İcra takibinden önce açılan menfi tesbit davasına bakan mahkeme, talep üzerine alacağın yüzde onbeşinden aşağı olmamak üzere gösterilecek teminat mukabilinde, icra takibinin durdurulması hakkında ihtiyati tedbir kararı verebilir.
İcra takibinden sonra açılan menfi tesbit davasında ihtiyati tedbir yolu ile takibin durdurulmasına karar verilemez. Ancak, borçlu gecikmeden doğan zararları karşılamak ve alacağın yüzde onbeşinden aşağı olmamak üzere göstereceği teminat karşılığında, mahkemeden ihtiyati tedbir yoluyle icra veznesindeki paranın alacaklıya verilmemesini istiyebilir.
(Değişik fıkra: 09/11/1988 – 3494/6 md.) Dava alacaklı lehine neticelenirse ihtiyati tedbir kararı kalkar. Buna dair hükmün kesinleşmesi halinde alacaklı ihtiyati tedbir dolayısıyla alacağını geç almış bulunmaktan doğan zararlarını gösterilen teminattan alır. Alacaklının uğradığı zarar aynı davada takdir olunarak karara bağlanır. Bu zarar herhalde (Değişik ibare:02/07/2012-6352 S.K./15.md.) yüzde yirmiden aşağı tayin edilemez.

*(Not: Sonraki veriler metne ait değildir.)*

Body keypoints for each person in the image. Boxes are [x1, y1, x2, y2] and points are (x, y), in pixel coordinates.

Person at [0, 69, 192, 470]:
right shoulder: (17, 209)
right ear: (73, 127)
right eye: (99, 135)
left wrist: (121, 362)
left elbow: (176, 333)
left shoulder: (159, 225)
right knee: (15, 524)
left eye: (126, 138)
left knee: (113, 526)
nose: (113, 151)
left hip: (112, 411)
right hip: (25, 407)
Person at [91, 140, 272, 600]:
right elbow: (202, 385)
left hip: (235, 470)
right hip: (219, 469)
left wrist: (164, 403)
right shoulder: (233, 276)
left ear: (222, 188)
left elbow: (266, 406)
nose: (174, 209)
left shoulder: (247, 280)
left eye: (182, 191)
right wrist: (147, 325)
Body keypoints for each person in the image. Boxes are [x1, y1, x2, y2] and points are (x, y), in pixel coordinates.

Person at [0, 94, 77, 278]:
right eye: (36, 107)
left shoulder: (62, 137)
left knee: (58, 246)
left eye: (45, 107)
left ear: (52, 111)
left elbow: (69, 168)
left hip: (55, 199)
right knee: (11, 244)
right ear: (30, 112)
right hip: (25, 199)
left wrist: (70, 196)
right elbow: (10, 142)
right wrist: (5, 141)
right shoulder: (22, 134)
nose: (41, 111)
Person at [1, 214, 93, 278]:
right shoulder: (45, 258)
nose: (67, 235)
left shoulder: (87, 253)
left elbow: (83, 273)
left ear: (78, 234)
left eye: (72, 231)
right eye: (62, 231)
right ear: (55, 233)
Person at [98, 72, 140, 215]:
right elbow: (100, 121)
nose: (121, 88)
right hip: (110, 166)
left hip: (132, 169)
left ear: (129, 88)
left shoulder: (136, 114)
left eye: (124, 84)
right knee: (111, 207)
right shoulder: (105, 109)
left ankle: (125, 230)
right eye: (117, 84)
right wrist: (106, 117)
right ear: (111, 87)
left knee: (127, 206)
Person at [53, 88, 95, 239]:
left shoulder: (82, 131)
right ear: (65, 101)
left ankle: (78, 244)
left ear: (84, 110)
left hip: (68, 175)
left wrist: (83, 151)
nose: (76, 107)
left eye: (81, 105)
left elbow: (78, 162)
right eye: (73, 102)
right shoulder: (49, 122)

(Değişik fıkra: 09/11/1988 – 3494/6 md.) Dava borçlu lehine hükme bağlanırsa derhal takip durur. İlamın kesinleşmesi üzerine münderecatına göre ve ayrıca hükme hacet kalmadan icra kısmen veya tamamen eski hale iade edilir. Borçluyu menfi tespit davası açmaya zorlayan takibin haksız ve kötü niyetli olduğu anlaşılırsa, talebi üzerine, borçlunun dava sebebi ile uğradığı zararın da alacaklıdan tahsiline karar verilir. Takdir edilecek zarar, haksızlığı anlaşılan takip konusu alacağın (Değişik ibare:02/07/2012-6352 S.K./15.md.) yüzde yirmisinden aşağı olamaz.
Borçlu, menfi tesbit davası zımmında tedbir kararı almamış ve borç da ödenmiş olursa, davaya istirdat davası olarak devam edilir.
Takibe itiraz etmemiş veya itirazının kaldırılmış olması yüzünden borçlu olmadığı bir parayı tamamen ödemek mecburiyetinde kalan şahıs, ödediği tarihten itibaren bir sene içinde, umumi hükümler dairesinde mahkemeye başvurarak paranın geriye alınmasını istiyebilir.
Menfi tesbit ve istirdat davaları, takibi yapan icra dairesinin bulunduğu yer mahkemesinde açılabileceği gibi, davalının yerleşim yeri mahkemesinde de açılabilir. Davacı istirdat davasında yalnız paranın verilmesi lazım gelmediğini ispata mecburdur.” şeklinde düzenlenmiştir.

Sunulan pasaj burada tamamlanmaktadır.